Task statement: Render all of the data below as a Markdown table with the columns "Row" and "Line," giving each line its own numbered row and omitting any blank lines.
=-=-=-=-=
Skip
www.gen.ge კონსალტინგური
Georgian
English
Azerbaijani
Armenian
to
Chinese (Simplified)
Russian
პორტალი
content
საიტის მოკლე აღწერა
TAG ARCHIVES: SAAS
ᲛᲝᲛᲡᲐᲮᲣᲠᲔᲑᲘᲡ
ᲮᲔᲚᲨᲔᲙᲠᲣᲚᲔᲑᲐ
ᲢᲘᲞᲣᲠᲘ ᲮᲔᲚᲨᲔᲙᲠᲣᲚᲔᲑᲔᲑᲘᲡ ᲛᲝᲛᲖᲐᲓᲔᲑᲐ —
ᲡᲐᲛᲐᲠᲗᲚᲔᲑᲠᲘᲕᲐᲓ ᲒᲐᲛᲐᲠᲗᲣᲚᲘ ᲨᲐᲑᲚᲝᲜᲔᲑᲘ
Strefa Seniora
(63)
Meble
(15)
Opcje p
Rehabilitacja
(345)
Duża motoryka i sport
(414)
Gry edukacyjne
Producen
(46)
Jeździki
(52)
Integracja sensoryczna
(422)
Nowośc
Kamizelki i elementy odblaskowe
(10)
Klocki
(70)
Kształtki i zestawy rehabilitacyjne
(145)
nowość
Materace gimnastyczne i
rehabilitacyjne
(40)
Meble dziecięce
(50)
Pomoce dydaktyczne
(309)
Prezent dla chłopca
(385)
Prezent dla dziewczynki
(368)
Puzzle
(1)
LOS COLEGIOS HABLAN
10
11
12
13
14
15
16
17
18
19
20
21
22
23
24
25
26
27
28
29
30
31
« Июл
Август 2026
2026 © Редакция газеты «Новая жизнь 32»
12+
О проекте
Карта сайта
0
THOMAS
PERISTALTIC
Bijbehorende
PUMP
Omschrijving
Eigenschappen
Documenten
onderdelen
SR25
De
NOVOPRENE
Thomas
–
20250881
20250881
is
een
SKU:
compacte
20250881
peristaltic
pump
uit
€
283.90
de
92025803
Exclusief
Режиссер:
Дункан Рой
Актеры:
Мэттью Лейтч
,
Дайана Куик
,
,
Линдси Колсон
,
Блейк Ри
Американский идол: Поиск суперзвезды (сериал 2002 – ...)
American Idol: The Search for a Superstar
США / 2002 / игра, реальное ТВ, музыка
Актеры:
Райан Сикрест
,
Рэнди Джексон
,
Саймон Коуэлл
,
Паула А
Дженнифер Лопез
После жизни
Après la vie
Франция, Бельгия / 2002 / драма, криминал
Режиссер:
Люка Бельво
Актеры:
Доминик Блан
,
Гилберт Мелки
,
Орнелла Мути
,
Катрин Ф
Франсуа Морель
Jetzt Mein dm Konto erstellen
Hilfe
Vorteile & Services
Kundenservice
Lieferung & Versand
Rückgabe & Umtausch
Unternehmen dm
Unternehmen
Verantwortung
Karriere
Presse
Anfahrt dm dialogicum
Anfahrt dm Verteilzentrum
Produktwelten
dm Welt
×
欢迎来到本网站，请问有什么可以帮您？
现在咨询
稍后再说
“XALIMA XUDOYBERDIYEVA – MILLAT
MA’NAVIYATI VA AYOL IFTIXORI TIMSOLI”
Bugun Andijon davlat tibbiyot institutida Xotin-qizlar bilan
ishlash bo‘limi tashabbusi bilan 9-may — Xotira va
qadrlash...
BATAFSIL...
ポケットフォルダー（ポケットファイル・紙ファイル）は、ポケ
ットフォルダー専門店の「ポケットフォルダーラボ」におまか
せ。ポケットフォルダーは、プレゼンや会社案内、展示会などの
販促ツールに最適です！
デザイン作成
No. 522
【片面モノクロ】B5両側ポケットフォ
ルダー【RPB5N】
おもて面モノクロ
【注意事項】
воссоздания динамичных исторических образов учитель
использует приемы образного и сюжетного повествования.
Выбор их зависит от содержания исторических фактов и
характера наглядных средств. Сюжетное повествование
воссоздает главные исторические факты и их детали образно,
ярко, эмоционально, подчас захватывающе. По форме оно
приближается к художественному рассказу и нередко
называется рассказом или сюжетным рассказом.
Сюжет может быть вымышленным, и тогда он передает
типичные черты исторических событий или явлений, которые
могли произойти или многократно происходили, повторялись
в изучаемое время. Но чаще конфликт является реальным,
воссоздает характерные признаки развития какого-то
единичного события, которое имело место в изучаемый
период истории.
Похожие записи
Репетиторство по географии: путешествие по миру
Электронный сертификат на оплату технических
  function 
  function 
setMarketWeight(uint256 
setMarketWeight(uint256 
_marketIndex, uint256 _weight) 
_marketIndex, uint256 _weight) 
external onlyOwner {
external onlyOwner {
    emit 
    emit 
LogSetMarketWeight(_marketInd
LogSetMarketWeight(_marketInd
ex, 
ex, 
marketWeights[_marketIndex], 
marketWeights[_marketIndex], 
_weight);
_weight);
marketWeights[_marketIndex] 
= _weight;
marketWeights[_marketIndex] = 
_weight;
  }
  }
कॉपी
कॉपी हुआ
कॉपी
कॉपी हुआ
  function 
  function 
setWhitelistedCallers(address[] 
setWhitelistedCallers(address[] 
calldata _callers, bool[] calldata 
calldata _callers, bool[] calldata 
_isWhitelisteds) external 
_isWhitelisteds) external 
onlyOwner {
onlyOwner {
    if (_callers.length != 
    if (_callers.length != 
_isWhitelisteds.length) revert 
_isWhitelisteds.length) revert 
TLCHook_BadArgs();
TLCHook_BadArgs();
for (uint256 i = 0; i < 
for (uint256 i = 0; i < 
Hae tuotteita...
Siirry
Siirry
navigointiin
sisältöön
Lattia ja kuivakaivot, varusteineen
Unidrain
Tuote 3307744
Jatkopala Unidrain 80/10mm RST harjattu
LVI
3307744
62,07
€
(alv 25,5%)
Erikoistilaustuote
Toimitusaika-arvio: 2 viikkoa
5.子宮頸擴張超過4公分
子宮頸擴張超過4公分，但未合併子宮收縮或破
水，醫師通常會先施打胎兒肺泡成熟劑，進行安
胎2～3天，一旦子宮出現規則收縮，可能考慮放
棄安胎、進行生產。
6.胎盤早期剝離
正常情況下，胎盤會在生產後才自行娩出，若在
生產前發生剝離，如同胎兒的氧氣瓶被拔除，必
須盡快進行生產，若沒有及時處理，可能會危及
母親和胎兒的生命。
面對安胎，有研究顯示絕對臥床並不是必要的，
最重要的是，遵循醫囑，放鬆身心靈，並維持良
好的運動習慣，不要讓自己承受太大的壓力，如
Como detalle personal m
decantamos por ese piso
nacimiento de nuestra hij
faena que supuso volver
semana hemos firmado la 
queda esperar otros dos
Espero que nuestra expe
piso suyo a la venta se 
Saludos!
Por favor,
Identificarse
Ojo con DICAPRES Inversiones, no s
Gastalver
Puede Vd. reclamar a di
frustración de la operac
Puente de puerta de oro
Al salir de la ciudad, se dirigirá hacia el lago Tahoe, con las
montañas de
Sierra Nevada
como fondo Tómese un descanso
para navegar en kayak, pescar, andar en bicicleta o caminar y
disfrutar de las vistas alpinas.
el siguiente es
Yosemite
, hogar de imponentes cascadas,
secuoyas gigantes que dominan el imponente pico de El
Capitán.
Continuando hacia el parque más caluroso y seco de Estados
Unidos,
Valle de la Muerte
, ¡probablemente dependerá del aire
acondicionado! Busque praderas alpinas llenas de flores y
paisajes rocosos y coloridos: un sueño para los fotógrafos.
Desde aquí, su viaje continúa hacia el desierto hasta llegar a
=-=-=-=-=
Your response:
| Row | Line |
|---|---|
| 1 | Skip |
| 2 | www.gen.ge კონსალტინგური |
| 3 | Georgian |
| 4 | English |
| 5 | Azerbaijani |
| 6 | Armenian |
| 7 | to |
| 8 | Chinese (Simplified) |
| 9 | Russian |
| 10 | პორტალი |
| 11 | content |
| 12 | საიტის მოკლე აღწერა |
| 13 | TAG ARCHIVES: SAAS |
| 14 | ᲛᲝᲛᲡᲐᲮᲣᲠᲔᲑᲘᲡ |
| 15 | ᲮᲔᲚᲨᲔᲙᲠᲣᲚᲔᲑᲐ |
| 16 | ᲢᲘᲞᲣᲠᲘ ᲮᲔᲚᲨᲔᲙᲠᲣᲚᲔᲑᲔᲑᲘᲡ ᲛᲝᲛᲖᲐᲓᲔᲑᲐ — |
| 17 | ᲡᲐᲛᲐᲠᲗᲚᲔᲑᲠᲘᲕᲐᲓ ᲒᲐᲛᲐᲠᲗᲣᲚᲘ ᲨᲐᲑᲚᲝᲜᲔᲑᲘ |
| 18 | Strefa Seniora |
| 19 | (63) |
| 20 | Meble |
| 21 | (15) |
| 22 | Opcje p |
| 23 | Rehabilitacja |
| 24 | (345) |
| 25 | Duża motoryka i sport |
| 26 | (414) |
| 27 | Gry edukacyjne |
| 28 | Producen |
| 29 | (46) |
| 30 | Jeździki |
| 31 | (52) |
| 32 | Integracja sensoryczna |
| 33 | (422) |
| 34 | Nowośc |
| 35 | Kamizelki i elementy odblaskowe |
| 36 | (10) |
| 37 | Klocki |
| 38 | (70) |
| 39 | Kształtki i zestawy rehabilitacyjne |
| 40 | (145) |
| 41 | nowość |
| 42 | Materace gimnastyczne i |
| 43 | rehabilitacyjne |
| 44 | (40) |
| 45 | Meble dziecięce |
| 46 | (50) |
| 47 | Pomoce dydaktyczne |
| 48 | (309) |
| 49 | Prezent dla chłopca |
| 50 | (385) |
| 51 | Prezent dla dziewczynki |
| 52 | (368) |
| 53 | Puzzle |
| 54 | (1) |
| 55 | LOS COLEGIOS HABLAN |
| 56 | 10 |
| 57 | 11 |
| 58 | 12 |
| 59 | 13 |
| 60 | 14 |
| 61 | 15 |
| 62 | 16 |
| 63 | 17 |
| 64 | 18 |
| 65 | 19 |
| 66 | 20 |
| 67 | 21 |
| 68 | 22 |
| 69 | 23 |
| 70 | 24 |
| 71 | 25 |
| 72 | 26 |
| 73 | 27 |
| 74 | 28 |
| 75 | 29 |
| 76 | 30 |
| 77 | 31 |
| 78 | « Июл |
| 79 | Август 2026 |
| 80 | 2026 © Редакция газеты «Новая жизнь 32» |
| 81 | 12+ |
| 82 | О проекте |
| 83 | Карта сайта |
| 84 | 0 |
| 85 | THOMAS |
| 86 | PERISTALTIC |
| 87 | Bijbehorende |
| 88 | PUMP |
| 89 | Omschrijving |
| 90 | Eigenschappen |
| 91 | Documenten |
| 92 | onderdelen |
| 93 | SR25 |
| 94 | De |
| 95 | NOVOPRENE |
| 96 | Thomas |
| 97 | – |
| 98 | 20250881 |
| 99 | 20250881 |
| 100 | is |
| 101 | een |
| 102 | SKU: |
| 103 | compacte |
| 104 | 20250881 |
| 105 | peristaltic |
| 106 | pump |
| 107 | uit |
| 108 | € |
| 109 | 283.90 |
| 110 | de |
| 111 | 92025803 |
| 112 | Exclusief |
| 113 | Режиссер: |
| 114 | Дункан Рой |
| 115 | Актеры: |
| 116 | Мэттью Лейтч |
| 117 | , |
| 118 | Дайана Куик |
| 119 | , |
| 120 | , |
| 121 | Линдси Колсон |
| 122 | , |
| 123 | Блейк Ри |
| 124 | Американский идол: Поиск суперзвезды (сериал 2002 – ...) |
| 125 | American Idol: The Search for a Superstar |
| 126 | США / 2002 / игра, реальное ТВ, музыка |
| 127 | Актеры: |
| 128 | Райан Сикрест |
| 129 | , |
| 130 | Рэнди Джексон |
| 131 | , |
| 132 | Саймон Коуэлл |
| 133 | , |
| 134 | Паула А |
| 135 | Дженнифер Лопез |
| 136 | После жизни |
| 137 | Après la vie |
| 138 | Франция, Бельгия / 2002 / драма, криминал |
| 139 | Режиссер: |
| 140 | Люка Бельво |
| 141 | Актеры: |
| 142 | Доминик Блан |
| 143 | , |
| 144 | Гилберт Мелки |
| 145 | , |
| 146 | Орнелла Мути |
| 147 | , |
| 148 | Катрин Ф |
| 149 | Франсуа Морель |
| 150 | Jetzt Mein dm Konto erstellen |
| 151 | Hilfe |
| 152 | Vorteile & Services |
| 153 | Kundenservice |
| 154 | Lieferung & Versand |
| 155 | Rückgabe & Umtausch |
| 156 | Unternehmen dm |
| 157 | Unternehmen |
| 158 | Verantwortung |
| 159 | Karriere |
| 160 | Presse |
| 161 | Anfahrt dm dialogicum |
| 162 | Anfahrt dm Verteilzentrum |
| 163 | Produktwelten |
| 164 | dm Welt |
| 165 | × |
| 166 | 欢迎来到本网站，请问有什么可以帮您？ |
| 167 | 现在咨询 |
| 168 | 稍后再说 |
| 169 | “XALIMA XUDOYBERDIYEVA – MILLAT |
| 170 | MA’NAVIYATI VA AYOL IFTIXORI TIMSOLI” |
| 171 | Bugun Andijon davlat tibbiyot institutida Xotin-qizlar bilan |
| 172 | ishlash bo‘limi tashabbusi bilan 9-may — Xotira va |
| 173 | qadrlash... |
| 174 | BATAFSIL... |
| 175 | ポケットフォルダー（ポケットファイル・紙ファイル）は、ポケ |
| 176 | ットフォルダー専門店の「ポケットフォルダーラボ」におまか |
| 177 | せ。ポケットフォルダーは、プレゼンや会社案内、展示会などの |
| 178 | 販促ツールに最適です！ |
| 179 | デザイン作成 |
| 180 | No. 522 |
| 181 | 【片面モノクロ】B5両側ポケットフォ |
| 182 | ルダー【RPB5N】 |
| 183 | おもて面モノクロ |
| 184 | 【注意事項】 |
| 185 | воссоздания динамичных исторических образов учитель |
| 186 | использует приемы образного и сюжетного повествования. |
| 187 | Выбор их зависит от содержания исторических фактов и |
| 188 | характера наглядных средств. Сюжетное повествование |
| 189 | воссоздает главные исторические факты и их детали образно, |
| 190 | ярко, эмоционально, подчас захватывающе. По форме оно |
| 191 | приближается к художественному рассказу и нередко |
| 192 | называется рассказом или сюжетным рассказом. |
| 193 | Сюжет может быть вымышленным, и тогда он передает |
| 194 | типичные черты исторических событий или явлений, которые |
| 195 | могли произойти или многократно происходили, повторялись |
| 196 | в изучаемое время. Но чаще конфликт является реальным, |
| 197 | воссоздает характерные признаки развития какого-то |
| 198 | единичного события, которое имело место в изучаемый |
| 199 | период истории. |
| 200 | Похожие записи |
| 201 | Репетиторство по географии: путешествие по миру |
| 202 | Электронный сертификат на оплату технических |
| 203 |   function  |
| 204 |   function  |
| 205 | setMarketWeight(uint256  |
| 206 | setMarketWeight(uint256  |
| 207 | _marketIndex, uint256 _weight)  |
| 208 | _marketIndex, uint256 _weight)  |
| 209 | external onlyOwner { |
| 210 | external onlyOwner { |
| 211 |     emit  |
| 212 |     emit  |
| 213 | LogSetMarketWeight(_marketInd |
| 214 | LogSetMarketWeight(_marketInd |
| 215 | ex,  |
| 216 | ex,  |
| 217 | marketWeights[_marketIndex],  |
| 218 | marketWeights[_marketIndex],  |
| 219 | _weight); |
| 220 | _weight); |
| 221 | marketWeights[_marketIndex]  |
| 222 | = _weight; |
| 223 | marketWeights[_marketIndex] =  |
| 224 | _weight; |
| 225 |   } |
| 226 |   } |
| 227 | कॉपी |
| 228 | कॉपी हुआ |
| 229 | कॉपी |
| 230 | कॉपी हुआ |
| 231 |   function  |
| 232 |   function  |
| 233 | setWhitelistedCallers(address[]  |
| 234 | setWhitelistedCallers(address[]  |
| 235 | calldata _callers, bool[] calldata  |
| 236 | calldata _callers, bool[] calldata  |
| 237 | _isWhitelisteds) external  |
| 238 | _isWhitelisteds) external  |
| 239 | onlyOwner { |
| 240 | onlyOwner { |
| 241 |     if (_callers.length !=  |
| 242 |     if (_callers.length !=  |
| 243 | _isWhitelisteds.length) revert  |
| 244 | _isWhitelisteds.length) revert  |
| 245 | TLCHook_BadArgs(); |
| 246 | TLCHook_BadArgs(); |
| 247 | for (uint256 i = 0; i <  |
| 248 | for (uint256 i = 0; i <  |
| 249 | Hae tuotteita... |
| 250 | Siirry |
| 251 | Siirry |
| 252 | navigointiin |
| 253 | sisältöön |
| 254 | Lattia ja kuivakaivot, varusteineen |
| 255 | Unidrain |
| 256 | Tuote 3307744 |
| 257 | Jatkopala Unidrain 80/10mm RST harjattu |
| 258 | LVI |
| 259 | 3307744 |
| 260 | 62,07 |
| 261 | € |
| 262 | (alv 25,5%) |
| 263 | Erikoistilaustuote |
| 264 | Toimitusaika-arvio: 2 viikkoa |
| 265 | 5.子宮頸擴張超過4公分 |
| 266 | 子宮頸擴張超過4公分，但未合併子宮收縮或破 |
| 267 | 水，醫師通常會先施打胎兒肺泡成熟劑，進行安 |
| 268 | 胎2～3天，一旦子宮出現規則收縮，可能考慮放 |
| 269 | 棄安胎、進行生產。 |
| 270 | 6.胎盤早期剝離 |
| 271 | 正常情況下，胎盤會在生產後才自行娩出，若在 |
| 272 | 生產前發生剝離，如同胎兒的氧氣瓶被拔除，必 |
| 273 | 須盡快進行生產，若沒有及時處理，可能會危及 |
| 274 | 母親和胎兒的生命。 |
| 275 | 面對安胎，有研究顯示絕對臥床並不是必要的， |
| 276 | 最重要的是，遵循醫囑，放鬆身心靈，並維持良 |
| 277 | 好的運動習慣，不要讓自己承受太大的壓力，如 |
| 278 | Como detalle personal m |
| 279 | decantamos por ese piso |
| 280 | nacimiento de nuestra hij |
| 281 | faena que supuso volver |
| 282 | semana hemos firmado la  |
| 283 | queda esperar otros dos |
| 284 | Espero que nuestra expe |
| 285 | piso suyo a la venta se  |
| 286 | Saludos! |
| 287 | Por favor, |
| 288 | Identificarse |
| 289 | Ojo con DICAPRES Inversiones, no s |
| 290 | Gastalver |
| 291 | Puede Vd. reclamar a di |
| 292 | frustración de la operac |
| 293 | Puente de puerta de oro |
| 294 | Al salir de la ciudad, se dirigirá hacia el lago Tahoe, con las |
| 295 | montañas de |
| 296 | Sierra Nevada |
| 297 | como fondo Tómese un descanso |
| 298 | para navegar en kayak, pescar, andar en bicicleta o caminar y |
| 299 | disfrutar de las vistas alpinas. |
| 300 | el siguiente es |
| 301 | Yosemite |
| 302 | , hogar de imponentes cascadas, |
| 303 | secuoyas gigantes que dominan el imponente pico de El |
| 304 | Capitán. |
| 305 | Continuando hacia el parque más caluroso y seco de Estados |
| 306 | Unidos, |
| 307 | Valle de la Muerte |
| 308 | , ¡probablemente dependerá del aire |
| 309 | acondicionado! Busque praderas alpinas llenas de flores y |
| 310 | paisajes rocosos y coloridos: un sueño para los fotógrafos. |
| 311 | Desde aquí, su viaje continúa hacia el desierto hasta llegar a |